→ Task description:
Repeat the text of each item below word for word.

→ Supplied data:

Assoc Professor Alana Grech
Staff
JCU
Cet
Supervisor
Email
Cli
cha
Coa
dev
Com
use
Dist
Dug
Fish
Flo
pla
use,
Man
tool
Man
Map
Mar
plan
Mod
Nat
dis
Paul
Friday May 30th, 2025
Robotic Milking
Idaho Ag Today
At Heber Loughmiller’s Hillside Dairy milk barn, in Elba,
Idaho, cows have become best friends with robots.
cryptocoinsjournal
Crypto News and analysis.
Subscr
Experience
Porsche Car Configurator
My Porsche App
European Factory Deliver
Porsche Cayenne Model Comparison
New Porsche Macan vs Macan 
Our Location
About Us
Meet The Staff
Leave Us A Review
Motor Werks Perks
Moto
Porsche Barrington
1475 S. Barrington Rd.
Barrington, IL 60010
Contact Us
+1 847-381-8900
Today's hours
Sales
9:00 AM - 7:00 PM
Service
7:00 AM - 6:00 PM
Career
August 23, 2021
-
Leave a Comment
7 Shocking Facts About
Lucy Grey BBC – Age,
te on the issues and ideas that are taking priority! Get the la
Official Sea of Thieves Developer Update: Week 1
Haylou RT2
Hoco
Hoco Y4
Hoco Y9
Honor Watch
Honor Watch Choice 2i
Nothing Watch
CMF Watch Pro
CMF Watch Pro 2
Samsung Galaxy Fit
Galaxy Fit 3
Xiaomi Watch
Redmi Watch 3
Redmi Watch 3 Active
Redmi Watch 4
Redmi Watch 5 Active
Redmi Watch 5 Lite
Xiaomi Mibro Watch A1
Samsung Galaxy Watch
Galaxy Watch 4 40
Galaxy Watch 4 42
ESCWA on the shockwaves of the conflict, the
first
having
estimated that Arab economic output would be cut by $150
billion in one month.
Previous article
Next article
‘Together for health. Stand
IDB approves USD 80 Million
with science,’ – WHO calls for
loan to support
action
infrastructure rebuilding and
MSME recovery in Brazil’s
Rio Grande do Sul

→ Result for this exercise:
Assoc Professor Alana Grech
Staff
JCU
Cet
Supervisor
Email
Cli
cha
Coa
dev
Com
use
Dist
Dug
Fish
Flo
pla
use,
Man
tool
Man
Map
Mar
plan
Mod
Nat
dis
Paul
Friday May 30th, 2025
Robotic Milking
Idaho Ag Today
At Heber Loughmiller’s Hillside Dairy milk barn, in Elba,
Idaho, cows have become best friends with robots.
cryptocoinsjournal
Crypto News and analysis.
Subscr
Experience
Porsche Car Configurator
My Porsche App
European Factory Deliver
Porsche Cayenne Model Comparison
New Porsche Macan vs Macan 
Our Location
About Us
Meet The Staff
Leave Us A Review
Motor Werks Perks
Moto
Porsche Barrington
1475 S. Barrington Rd.
Barrington, IL 60010
Contact Us
+1 847-381-8900
Today's hours
Sales
9:00 AM - 7:00 PM
Service
7:00 AM - 6:00 PM
Career
August 23, 2021
-
Leave a Comment
7 Shocking Facts About
Lucy Grey BBC – Age,
te on the issues and ideas that are taking priority! Get the la
Official Sea of Thieves Developer Update: Week 1
Haylou RT2
Hoco
Hoco Y4
Hoco Y9
Honor Watch
Honor Watch Choice 2i
Nothing Watch
CMF Watch Pro
CMF Watch Pro 2
Samsung Galaxy Fit
Galaxy Fit 3
Xiaomi Watch
Redmi Watch 3
Redmi Watch 3 Active
Redmi Watch 4
Redmi Watch 5 Active
Redmi Watch 5 Lite
Xiaomi Mibro Watch A1
Samsung Galaxy Watch
Galaxy Watch 4 40
Galaxy Watch 4 42
ESCWA on the shockwaves of the conflict, the
first
having
estimated that Arab economic output would be cut by $150
billion in one month.
Previous article
Next article
‘Together for health. Stand
IDB approves USD 80 Million
with science,’ – WHO calls for
loan to support
action
infrastructure rebuilding and
MSME recovery in Brazil’s
Rio Grande do Sul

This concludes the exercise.